There has been some research on causal factors involved in the development of myopia and of hyperopia. In particular, prolonged near work is correlated with the development of myopia. Furthermore, outdoor activity has been found to have a protective effect on myopia development in children.
It has long been assumed that wearing corrective spectacles might possibly perturb the process of emmetropization in young children, with this assumption being supported in particular also by animal studies. However, undercorrection of myopia in humans has been shown to increase the rate of myopic progression. However, it is not yet fully understood for which patient groups, if any, the wearing of corrective spectacles in childhood actually impedes emmetropization.

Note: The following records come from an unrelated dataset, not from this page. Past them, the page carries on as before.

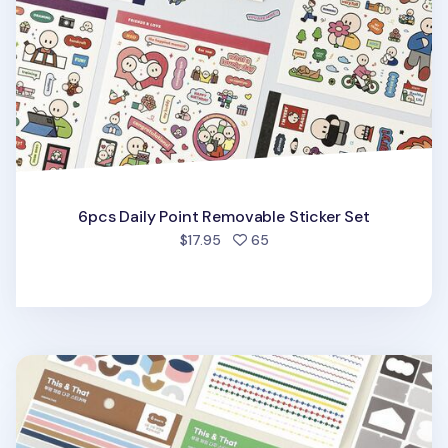
6pcs Daily Point Removable Sticker Set
people favorited
$17.95
65
6pcs Colorful Pieces Deco Sticker Set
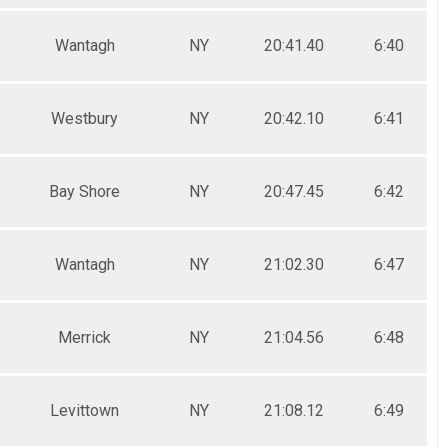
Wantagh
NY
20:41.40
6:40
Westbury
NY
20:42.10
6:41
Bay Shore
NY
20:47.45
6:42
Wantagh
NY
21:02.30
6:47
Merrick
NY
21:04.56
6:48
Levittown
NY
21:08.12
6:49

In hyperopic children, yet more factors are to be considered: Hyperopia is known to be a significant risk factor for esotropia, therefore undercorrection may have the side effect of increasing this risk. There is widespread consensus that undercorrection is counterindicated for children with accommodative esotropia. It is still unclear for which hyperopic, non-strabismic children corrective spectacles may translate to a lower strabismus risk. There are indications that emmetropization is relevant for hyperopic children who have at most about 3.0 diopters, whereas children with stronger hyperopia seem to not change their refraction independently of whether the refractive error is corrected or not.

A Cochrane Review of three trials seeking to determine whether spectacle correction reduced the occurrence of strabismus in children included one study which suggested that spectacle correction perturbed emmetropization in children, while a second study reported no differences.

==Etymology==

"Emmetropia" is derived from Greek ἔμμετρος emmetros "well-proportioned" (from ἐν en "in" and μέτρον metron "measure") and ὤψ ōps "sight" (GEN ὠπός ōpos). Translated literally, the term indicates the condition of an eye's having in itself (i.e., without recourse to corrective lenses or other instruments) the capability to obtain an accurate measurement of an object's physical appearance.